395. (1) Where it is proposed to wind up a company voluntarily, the directors
of the company, or, in the case of a company having more than 2 directors, a
majority of the directors, may, before the date on which the notices of the
meeting at which the resolution for the winding up of the company is to be
proposed are sent out, make a written declaration to the effect that they have
made an inquiry into the affairs of the company and that, at a meeting of
directors, they have formed the opinion that the company will be able to pay
its debts in full within a period not exceeding 12 months after the
commencement of the winding up.

(2) There shall be attached to the declaration a statement of affairs of the
company showing, in the prescribed form-

   (a)  the property of the company, and the total amount expected to be
        realized from that property;

   (b)  the liabilities of the company; and

   (c)  the estimated expenses of winding up, made up to the latest
        practicable date before the making of the declaration.
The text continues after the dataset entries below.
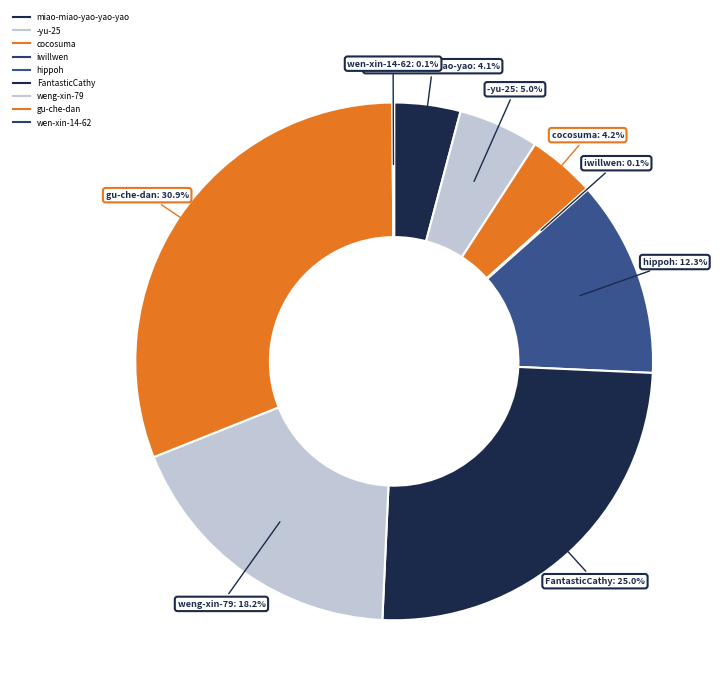

Which category has the biggest portion of the pie?

gu-che-dan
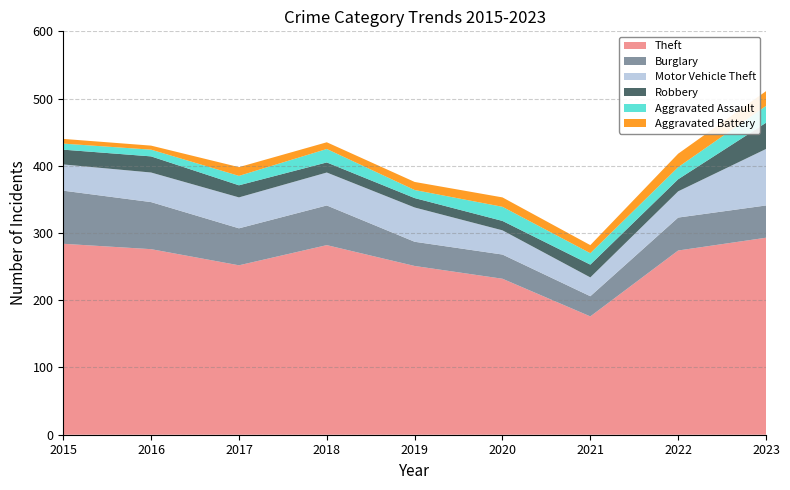

Reading left to right, extract all data points from this chart.

Theft: 2015=284	2016=276	2017=252	2018=282	2019=251	2020=232	2021=176	2022=274	2023=293
Burglary: 2015=79	2016=70	2017=55	2018=59	2019=36	2020=36	2021=30	2022=49	2023=48
Motor Vehicle Theft: 2015=39	2016=44	2017=46	2018=49	2019=51	2020=36	2021=28	2022=39	2023=84
Robbery: 2015=22	2016=24	2017=18	2018=15	2019=14	2020=14	2021=19	2022=18	2023=39
Aggravated Assault: 2015=9	2016=10	2017=14	2018=20	2019=12	2020=21	2021=17	2022=18	2023=25
Aggravated Battery: 2015=7	2016=6	2017=13	2018=10	2019=12	2020=14	2021=12	2022=20	2023=22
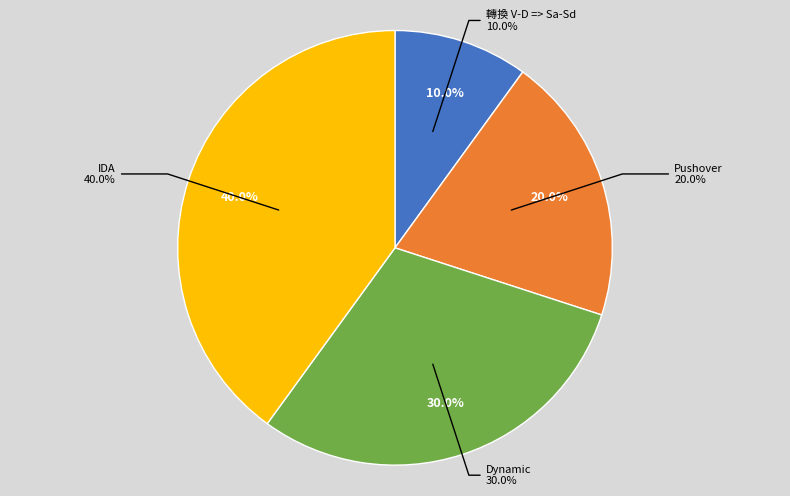

Is the sum of IDA and 轉換 V-D => Sa-Sd greater than half?

No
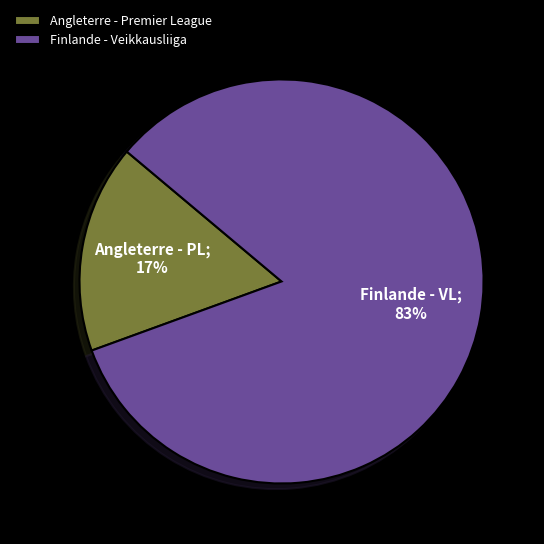

Count the number of slices in the pie.

2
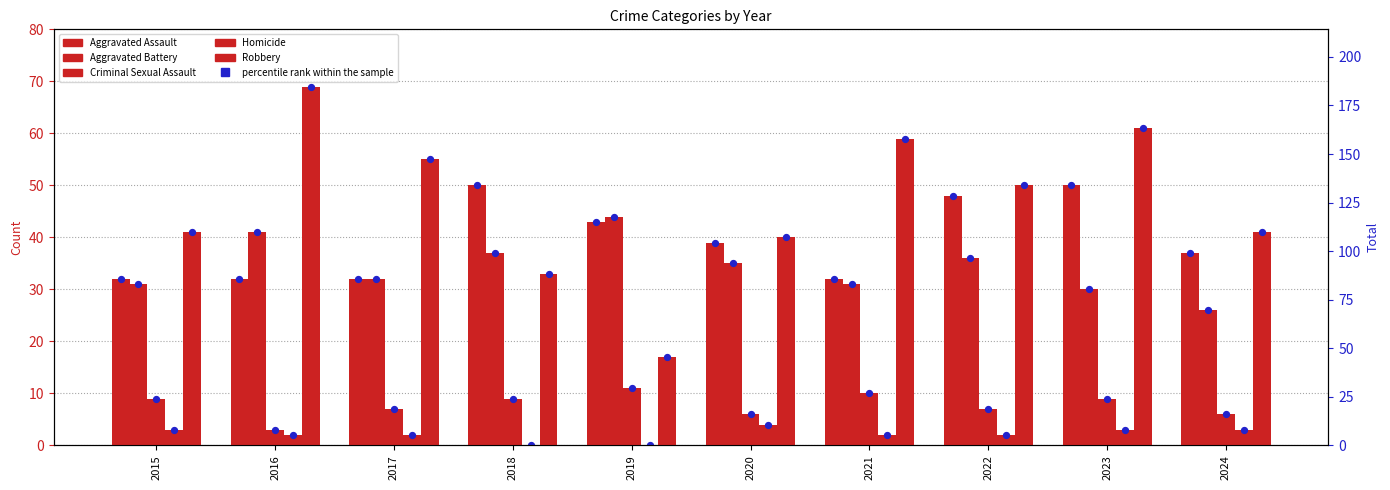

Which series contains the lowest Y value?

Homicide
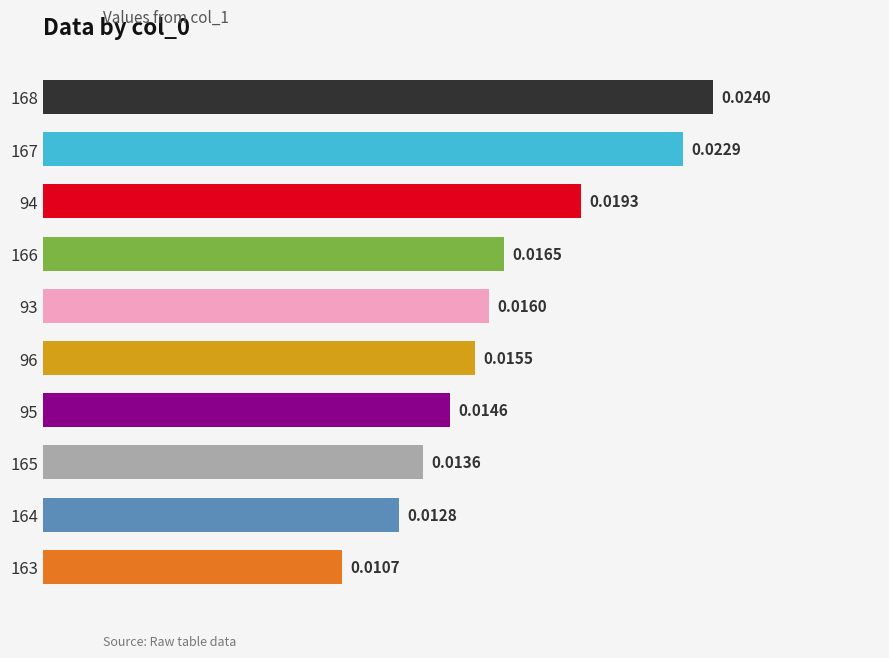

List the labels in order of value, smallest first.

163, 164, 165, 95, 96, 93, 166, 94, 167, 168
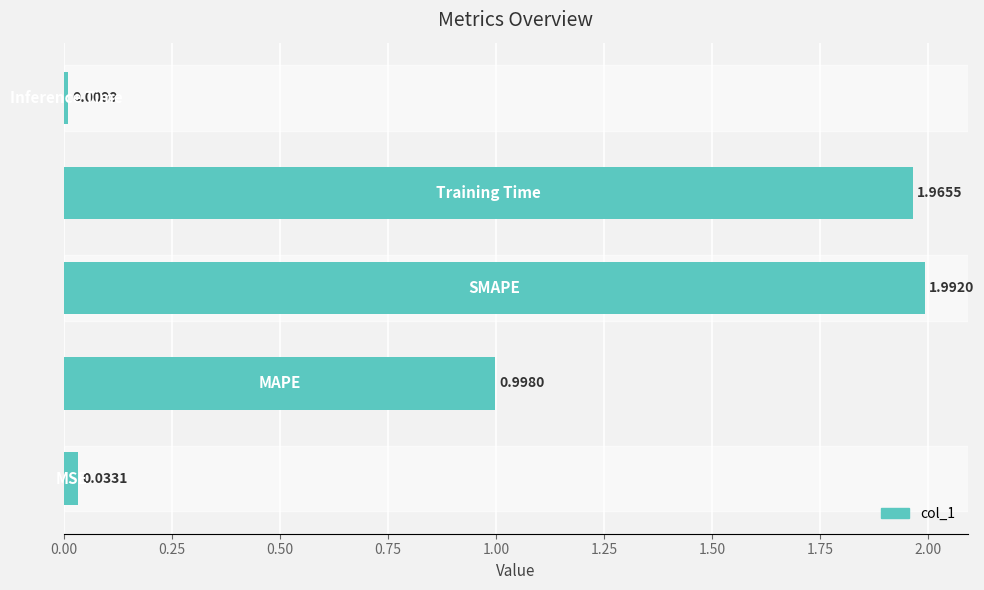

What is the sum of all values?

5.0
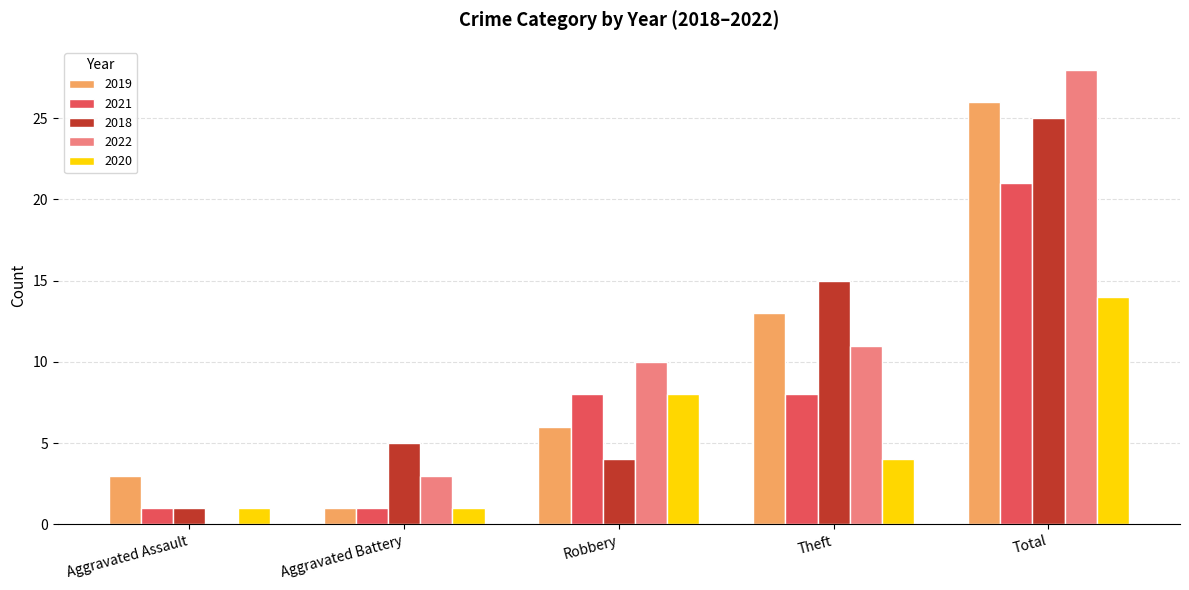

What is the difference between the 2018 values at Total and Theft?

10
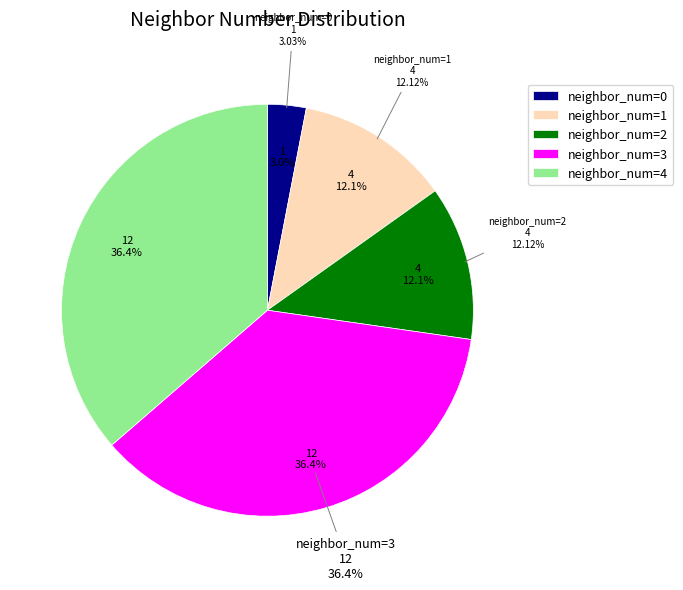

To the nearest percent, what percentage of the pie is neighbor_num=0?

3%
(3) A declaration so made has no effect for the purposes of this Act unless it
is-

   (a)  made at the meeting of directors referred to in sub-section (1);

   (b)  made within 5 weeks immediately preceding the passing of the
        resolution for voluntary winding up or within such further period as
        the Commission, whether before or after the expiration of those 5
        weeks, allows; and

   (c)  lodged with the Commission before the date on which the notices of the
        meeting at which the resolution for the winding up of the company is
        to be proposed are sent out or such later date as the Commission,
        whether before, on or after the first-mentioned date, allows.

(4) A director who makes a declaration under this section (including a
declaration that has no effect for the purposes of this Act by reason of
sub-section (3)) without having reasonable grounds for his opinion that the
company will be able to pay its debts in full within the period stated in the
declaration is guilty of an offence.

Penalty: $5,000 or imprisonment for one year, or both.

(5) If the company is wound up pursuant to a resolution for voluntary
winding up passed within a period of 5 weeks after the making of the
declaration but its debts are not paid or provided for in full within the
period stated in the declaration, it shall be presumed, until the contrary is
shown, that the director did not have reasonable grounds for his opinion.